Still, I tried to work things out, which became a very confusing process to navigate as a Black woman. I found myself going back on my word in confrontational chatter, telling myself there was a chance I blew things out of proportion. “Unfortunately, society enforces Black and Brown people to minimize our experiences as if there’s something wrong with them, as if we are overreacting,” Dr. Boateng says.
Which of course, isn't true—it’s important to realize that your feelings are valid, no matter how much someone might convince you otherwise.
Some activists believe that as people of color, it’s our duty to continue the hard work and conversations to get more supporters. In a sense, I believe this too, but there is a fundamental difference between talking to someone who values human life and is receptive to logic and reasoning and talking to someone who denies the lived experience of Black people.
After months of trying with facts, personal stories, and an open heart, I’m now at an impasse with these friendships and have decided to part ways. Friendships can end in many different forms, some sudden and some gradual. For me, it first started with privately establishing firm boundaries and releasing the wide access I gave these friends. As psychologist Dr. Sanam Hafeez believes, “Not everything requires a conversation. Some things are just better off letting go.” A lot of the time planning out the words you’ll say brings just as much, if not more, anxiety. For me, it brought more peace and less stress allowing the relationship to follow my terms, whether I voiced that or not.
In my process, it became increasingly clear to me that you cannot have a true, proper relationship with someone when you differ greatly on moral and ethical grounds. This, of course, was not an easy realization to come to after two decades of friendship. I had to ask myself if I was ready to walk away, or be willing to keep trying. The emotional process is ongoing. Some days, I still feel anger, resentment and a deep longing to still be friends.
It’s far too easy to judge a relationship when you’re on the outside. We see a friend getting cheated on or verbally abused, and we insert our opinion as if it’s law. It takes courage to exit a friendship that doesn’t sit well with you—one where your worth isn’t taken into consideration. But it’s a harder pill to swallow when you continue friendships with someone who is content with systems that demote Black people and elevate white supremacy. As American writer Katherine Fugate so perfectly put it, “What we allow will continue. What continues can escalate.” From my personal experience, removing myself has been impactful for my mental health and overall healing during these unprecedented times. It’s brought me peace and deepened my integrity to stand for what I believe and denounce things that don’t serve me.
So, Black people, I invite you to find peace separating yourself from these friendships. It is not your obligation to stay in a relationship until you change someone's mind or convert friends into allies. I encourage you to follow Dr. Boateng advice: "Give yourself permission to not be loyal to things or people that harm you."
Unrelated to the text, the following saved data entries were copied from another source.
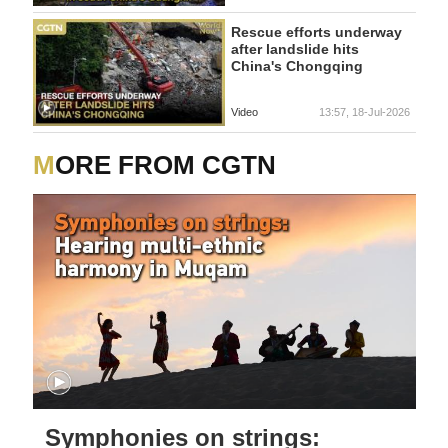
Rescue efforts underway
after landslide hits
China's Chongqing
Video
13:57, 18-Jul-2026
MORE FROM CGTN
Symphonies on strings:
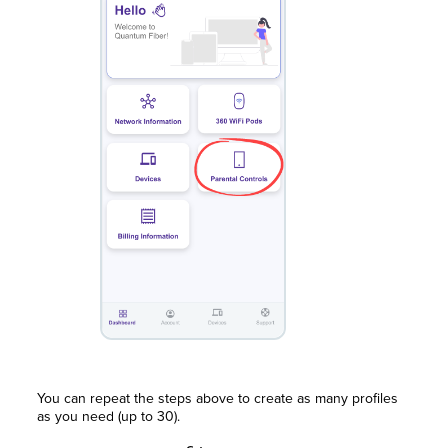
You can repeat the steps above to create as many profiles
as you need (up to 30).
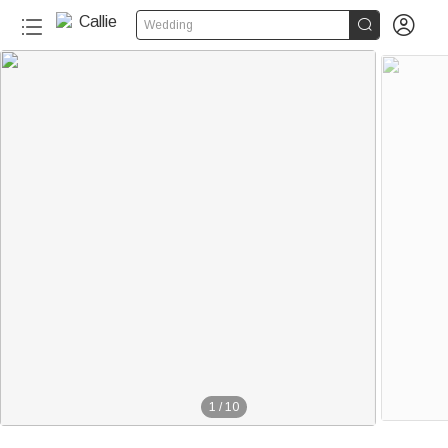


Wedding
1
/
10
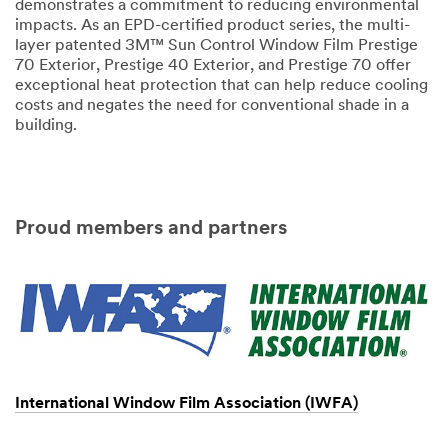
demonstrates a commitment to reducing environmental
impacts. As an EPD-certified product series, the multi-
layer patented 3M™ Sun Control Window Film Prestige
70 Exterior, Prestige 40 Exterior, and Prestige 70 offer
exceptional heat protection that can help reduce cooling
costs and negates the need for conventional shade in a
building.
Proud members and partners
International Window Film Association (IWFA)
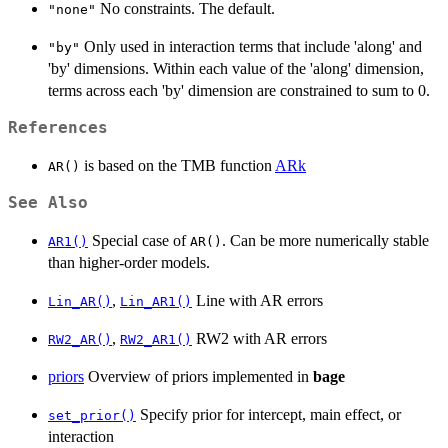
No constraints. The default.
"none"
Only used in interaction terms that include 'along' and
"by"
'by' dimensions. Within each value of the 'along' dimension,
terms across each 'by' dimension are constrained to sum to 0.
References
is based on the TMB function
ARk
AR()
See Also
Special case of
. Can be more numerically stable
AR1()
AR()
than higher-order models.
,
Line with AR errors
Lin_AR()
Lin_AR1()
,
RW2 with AR errors
RW2_AR()
RW2_AR1()
priors
Overview of priors implemented in
bage
Specify prior for intercept, main effect, or
set_prior()
interaction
Give yourself permission to not be loyal to things or people that harm you.
I want to be clear, I do not speak as an authority for all Black people, but simply as a Black female who has experienced a lot of ups and downs in lifelong friendships this year. I believe it’s time to give ourselves permission to separate and cling to our own values and morals, not out of superiority, but out of hope for a future where racism isn’t tolerated.
I’ve learned, and continue to learn, as a token Black friend to so many, I don’t have to be a social justice educator along with being a friend. I’ve decided to prioritize myself and my peace of mind above all else. In a friendship, racism matters. You can’t possibly agree to disagree that Black lives matter. And if that ends a friendship, it’s time to be okay with that.